Launched in March 2018, Sneak is currently worldwide available via ecommerce; However, the U.S. makes up about 50% of the brand’s sales. Founder Jonny Teeling told BevNET that Sneak’s average consumer is between 23-34 years old and isn’t as likely to self-identify as a “gamer.”

“They have jobs and they’re not watching the esports tournaments, though they may play those same games,” Teeling said. “They’re a bit more of a casual gamer who play on the weekends and evenings.”

However, Teeling said, this demographic can also be more suspicious of “big brands” such as Mountain Dew that seek to “tack onto” gaming trends through marketing promotions. To create an “authentic” message for these particular gamers, Teeling said Sneak has enlisted a roster of “micro influencers” comprised of amateur gamers — such as users of the popular game streaming platform Twitch — to promote the brand. So far, this approach has resulted in brand loyalty with a strong repeat purchase rate.

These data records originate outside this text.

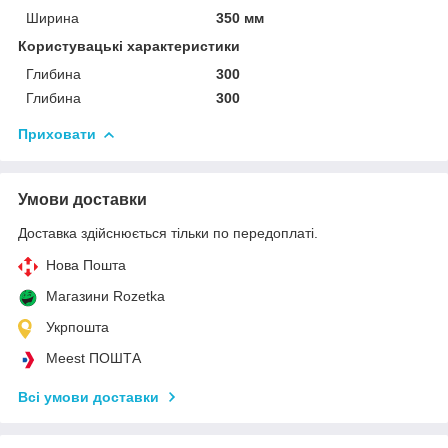
Ширина
350 мм
Користувацькі характеристики
Глибина
300
Глибина
300
Приховати
Умови доставки
Доставка здійснюється тільки по передоплаті.
Нова Пошта
Магазини Rozetka
Укрпошта
Meest ПОШТА
Всі умови доставки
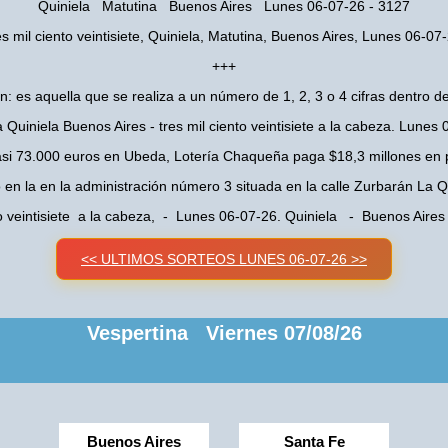
Quiniela Matutina Buenos Aires Lunes 06-07-26 - 3127
es mil ciento veintisiete, Quiniela, Matutina, Buenos Aires, Lunes 06-07
+++
n: es aquella que se realiza a un número de 1, 2, 3 o 4 cifras dentro de
 Quiniela Buenos Aires - tres mil ciento veintisiete a la cabeza. Lunes
asi 73.000 euros en Ubeda, Lotería Chaqueña paga $18,3 millones en 
o en la en la administración número 3 situada en la calle Zurbarán La
nto veintisiete a la cabeza, - Lunes 06-07-26. Quiniela - Buenos Aire
<< ULTIMOS SORTEOS LUNES 06-07-26 >>
Vespertina Viernes 07/08/26
Buenos Aires
Santa Fe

“What we’ve found with the gaming community is that they can be quite fickle and can tell when a brand is making an authentic proposition or just trying to take advantage of a new market,” Teeling said. “So our whole approach was how can we approach this market not as a money grab but from a place where we can bring value back to the community.”

like G Fuel and RESPAWN, Sneak is also a zero sugar product; it contains 12 calories and 150 mg of caffeine per serving. Each 14 oz tub contains 40 servings and is available for $39.99 per tub. According to Teeling, the product is intended to improve “mental performance,” energy, and vision and contains ingredients such as L-Tyrosine, L-Taurine, Carnitine, and B vitamins. The line features Strawberry Watermelon, Blue Raspberry, Cherry Bomb, Tropikilla (pineapple, mango, orange), and Stealth flavors.

According to Teeling, Sneak plans to roll out new flavors over the next year and to drive growth by increasing its event-based marketing. While retailers have shown interest in the brand, he said, the focus will remain on ecommerce for the immediate future.